As I see it, there are 5 ways in which Bards can be derided:

1) They are generalists in a world of specialists, and therefore don't do anything as well as their allies.

2) they lack any way to do big boom damage.

Both of which were discussed below, with Netcurmudgeon ably setting those aside by properly labeling Bards as 'Force Multipliers', which clearly marks out their area of effectiveness.

3) Their main ability are silly and easy to make fun of.

OK, this is a given - the +2 to someone else's skill by singing is just a silly idea.

4) Their one area of specialization is negated by any Narrative tendency on the part of the GM - if the players really need to know something they'll learn it Bard or no Bard, so they actually have the special 'GM Mouthpiece' Power

5) Their ability to improve other people is actually a form of limelight theft - not only can the Bard not succeed in X, but when you try to do X, Mr. Bard is right there horning into the limelight and insisting that he too is part of your big moment. If this happens often, specialists will go nuts. There's a reason why Cyberpunk game a penalty on actions if the rest of the party was hovering over your shoulder.

OOTS only makes use of the first 3 for humor, but the last 2 are the ones that strike me as serious player interaction problems. How do you keep the Bard out of other people's limelight when their power is to, well, horn in on them? how do you keep their information gathering abilities useful without a failed roll leading to no adventure or a Total Party Kill because no on could figure out thy needed cold iron and not silver for their weapons?

These are problems I'd like to solve outside of Bards, as similar problems exist in Supers for pre/postcogs, magicians, etc.
mneme: (Default)

[personal profile] mneme 2006-09-20 06:32 pm (UTC)(link)
I focused on the OOTS coment because it was easy, but...

1. The power of a generalist increases as party size grows smaller. Like CoDzilla, a bard is one of the few classes capable of effectively soloing -- but unlike the CoD, she has skills, in addition to armor, a good attack bonus/weapon choice, healing spells, and other bonuses. And in small groups, the bard can serve in nearly any niche (aside from "mass damage"). Of course, in addition to this, the bard -does- have a speciaty -- it's just "people person", not combat, so it gets ignored.
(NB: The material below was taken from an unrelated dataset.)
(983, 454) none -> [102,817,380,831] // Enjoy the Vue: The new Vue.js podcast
Plus the force multiplier thing (though that's easily matched by buff spells from other spellcasting classes at moderate levels)
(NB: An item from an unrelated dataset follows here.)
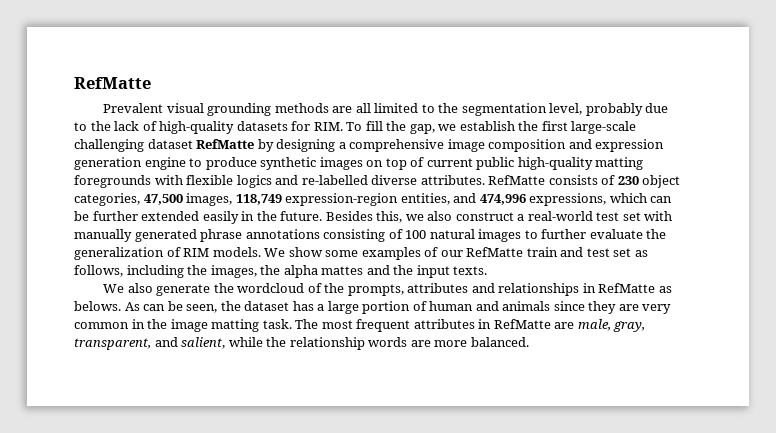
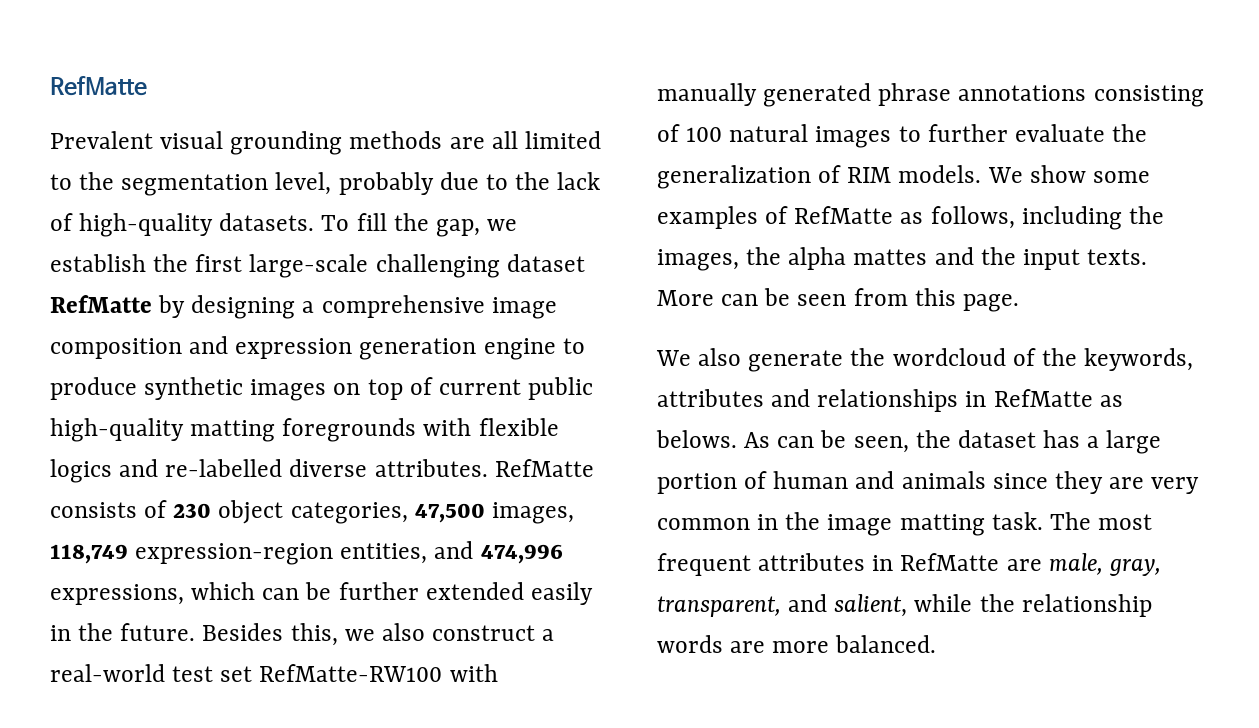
[236,121,343,131] datasets for RIM. -> [219,213,315,231] datasets.
(641, 216) none -> [259,664,443,682] RefMatte-RW100
[440,247,632,257] our RefMatte train and test set -> [794,206,894,224] RefMatte
(488, 270) none -> [657,288,1019,312] More can be seen from this page.
[347,284,404,296] prompts, -> [1084,348,1194,371] keywords,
2. save or be screwed spells (which they specialize in) are actually more effective than boom spells most of the time.

3. Hell yeah. Though their ability to inspire courage is more in theme, and quite powerful.

4. This assumes the GM has plans of what the group will do, rather than a set-piece situation. If the GM sticks to deciding on events and things of interest, the bardic knowledge abilities can allow the PCs to choose between a greater number of possibilities (not to mention find out more about their equipment). "If you had a Bard, you'd have found out how to activate your weapons/enter the mines of More Wire without a side quest."

5. This one's interesting. Of course, other characters can do this -- aid role possibilites abound in D&D, including cross-skill. To a large extent, this may be a player problem.